Seitenweise ausgelesener Text:

=======

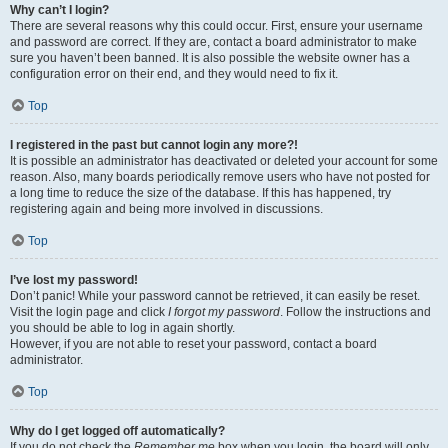
Why can’t I login?
There are several reasons why this could occur. First, ensure your username
and password are correct. If they are, contact a board administrator to make
sure you haven’t been banned. It is also possible the website owner has a
configuration error on their end, and they would need to fix it.
Top
I registered in the past but cannot login any more?!
It is possible an administrator has deactivated or deleted your account for some
reason. Also, many boards periodically remove users who have not posted for
a long time to reduce the size of the database. If this has happened, try
registering again and being more involved in discussions.
Top
I’ve lost my password!
Don’t panic! While your password cannot be retrieved, it can easily be reset.
Visit the login page and click
I forgot my password
. Follow the instructions and
you should be able to log in again shortly.
However, if you are not able to reset your password, contact a board
administrator.
Top
Why do I get logged off automatically?
If you do not check the
Remember me
box when you login, the board will only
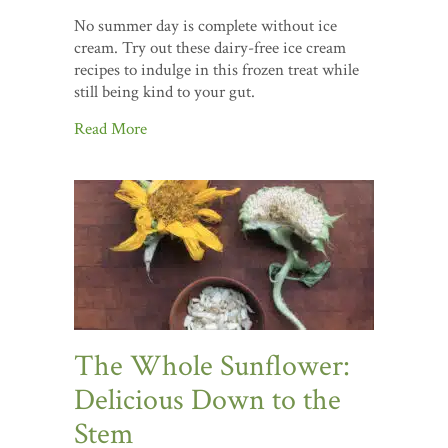
No summer day is complete without ice
cream. Try out these dairy-free ice cream
recipes to indulge in this frozen treat while
still being kind to your gut.
Read More
The Whole Sunflower:
Delicious Down to the
Stem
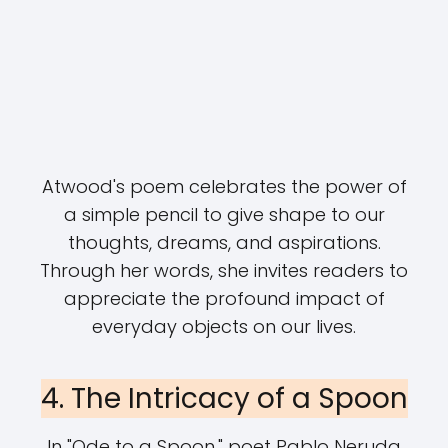
Atwood's poem celebrates the power of
a simple pencil to give shape to our
thoughts, dreams, and aspirations.
Through her words, she invites readers to
appreciate the profound impact of
everyday objects on our lives.
4. The Intricacy of a Spoon
In "Ode to a Spoon," poet Pablo Neruda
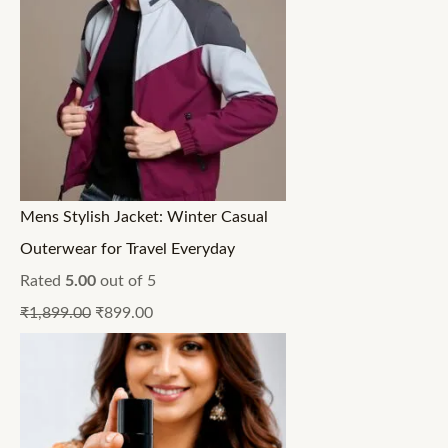
Mens Stylish Jacket: Winter Casual
Outerwear for Travel Everyday
Rated
5.00
out of 5
₹
1,899.00
₹
899.00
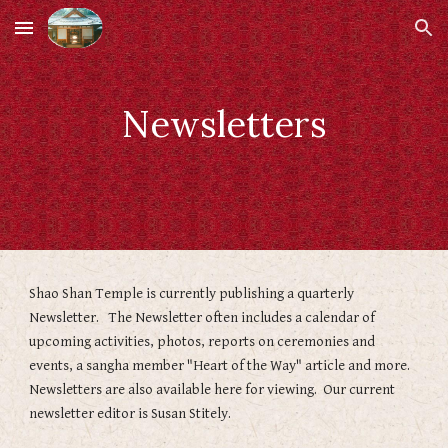
Skip to main content
Skip to navigation
Newsletters
Shao Shan Temple is currently publishing a quarterly
Newsletter. The Newsletter often includes a calendar of
upcoming activities, photos, reports on ceremonies and
events, a sangha member "Heart of the Way" article and more.
Newsletters are also available here for viewing. Our current
newsletter editor is Susan Stitely.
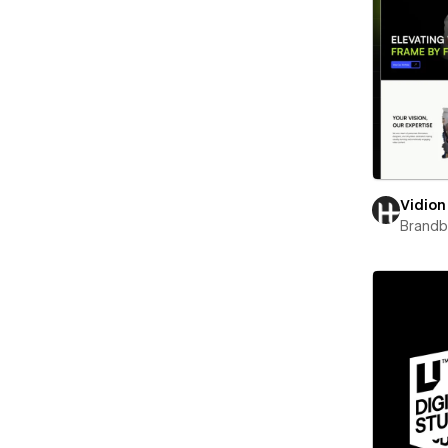
Vidion
Brand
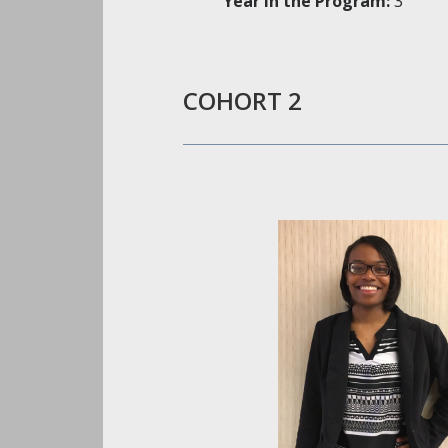
Year in the Program:
3
COHORT 2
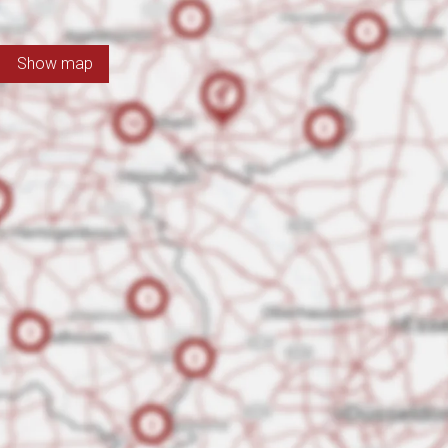
Show map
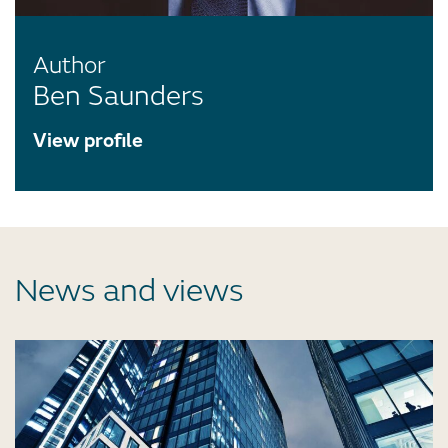
Author
Ben Saunders
View profile
News and views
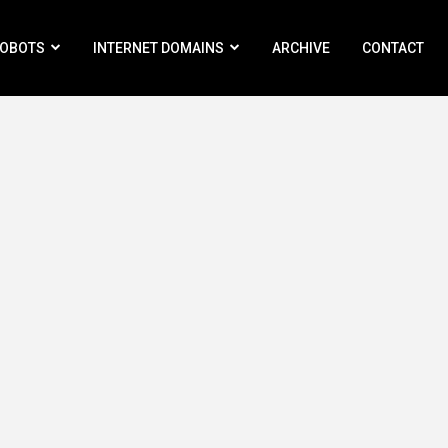
ROBOTS
INTERNET DOMAINS
ARCHIVE
CONTACT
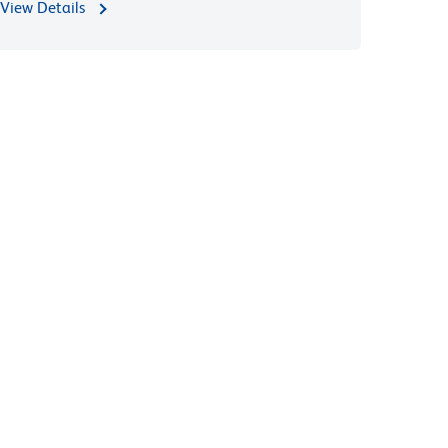
View Details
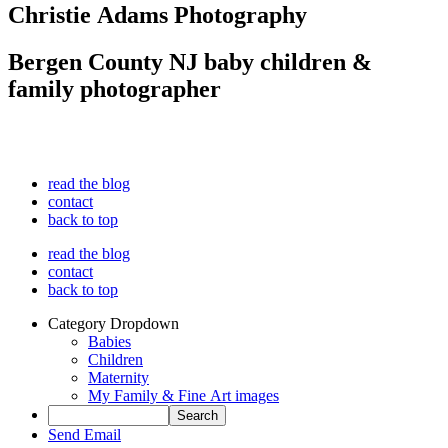
Christie Adams Photography
Bergen County NJ baby children &
family photographer
read the blog
contact
back to top
read the blog
contact
back to top
Category Dropdown
Babies
Children
Maternity
My Family & Fine Art images
Send Email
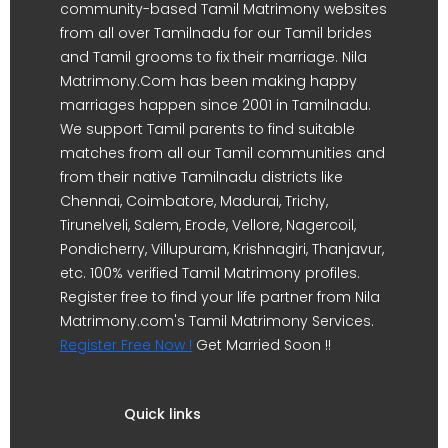
community-based Tamil Matrimony websites
from all over Tamilnadu for our Tamil brides
and Tamil grooms to fix their marriage. Nila
Matrimony.Com has been making happy
marriages happen since 2001 in Tamilnadu.
We support Tamil parents to find suitable
matches from all our Tamil communities and
from their native Tamilnadu districts like
Chennai, Coimbatore, Madurai, Trichy,
Tirunelveli, Salem, Erode, Vellore, Nagercoil,
Pondicherry, Villupuram, Krishnagiri, Thanjavur,
etc. 100% verified Tamil Matrimony profiles.
Register free to find your life partner from Nila
Matrimony.com's Tamil Matrimony Services.
Register Free Now !
Get Married Soon !!
Quick links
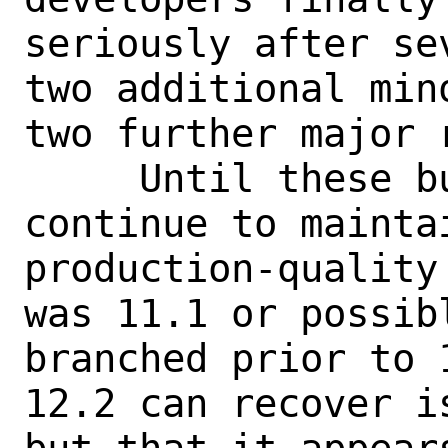
seriously after se
two additional min
two further major 
     Until these bugs get fixed, I will 
continue to mainta
production-quality
was 11.1 or possib
branched prior to 
12.2 can recover i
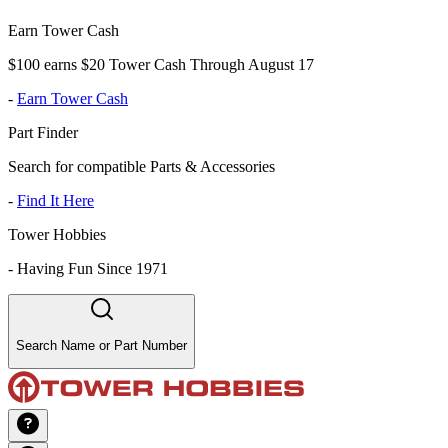
Earn Tower Cash
$100 earns $20 Tower Cash Through August 17
-
Earn Tower Cash
Part Finder
Search for compatible Parts & Accessories
-
Find It Here
Tower Hobbies
-
Having Fun Since 1971
Search Name or Part Number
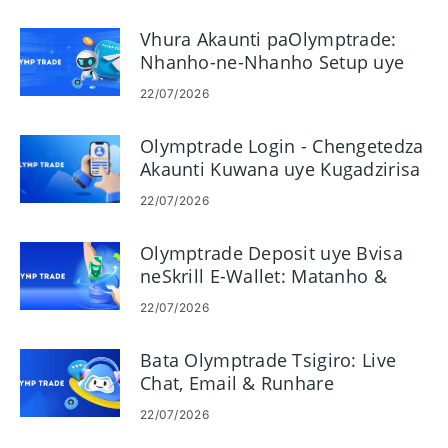
Vhura Akaunti paOlymptrade:
Nhanho-ne-Nhanho Setup uye
Zvinodiwa
22/07/2026
Olymptrade Login - Chengetedza
Akaunti Kuwana uye Kugadzirisa
22/07/2026
Olymptrade Deposit uye Bvisa
neSkrill E-Wallet: Matanho &
Miganhu
22/07/2026
Bata Olymptrade Tsigiro: Live
Chat, Email & Runhare
22/07/2026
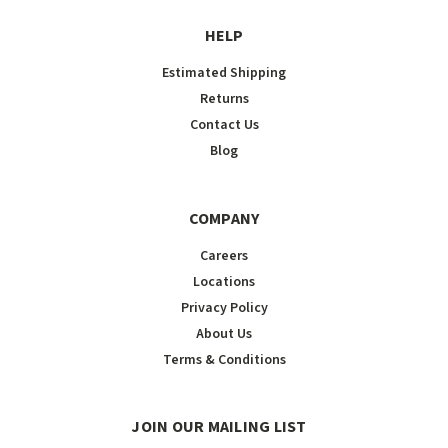
HELP
Estimated Shipping
Returns
Contact Us
Blog
COMPANY
Careers
Locations
Privacy Policy
About Us
Terms & Conditions
JOIN OUR MAILING LIST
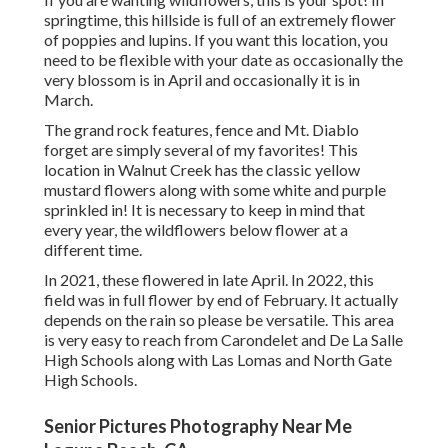
springtime, this hillside is full of an extremely flower
of poppies and lupins. If you want this location, you
need to be flexible with your date as occasionally the
very blossom is in April and occasionally it is in
March.
The grand rock features, fence and Mt. Diablo
forget are simply several of my favorites! This
location in Walnut Creek has the classic yellow
mustard flowers along with some white and purple
sprinkled in! It is necessary to keep in mind that
every year, the wildflowers below flower at a
different time.
In 2021, these flowered in late April. In 2022, this
field was in full flower by end of February. It actually
depends on the rain so please be versatile. This area
is very easy to reach from Carondelet and De La Salle
High Schools along with Las Lomas and North Gate
High Schools.
Senior Pictures Photography Near Me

=======

ZIEL DER ÜBUNG -
Wähle aus dem Material jede Zeile aus, in der das Wort „they“ vorkommt, und schreib sie ab. Groß- und Kleinschreibung zählt dabei.

ANTWORT -
and password are correct. If they are, contact a board administrator to make
configuration error on their end, and they would need to fix it.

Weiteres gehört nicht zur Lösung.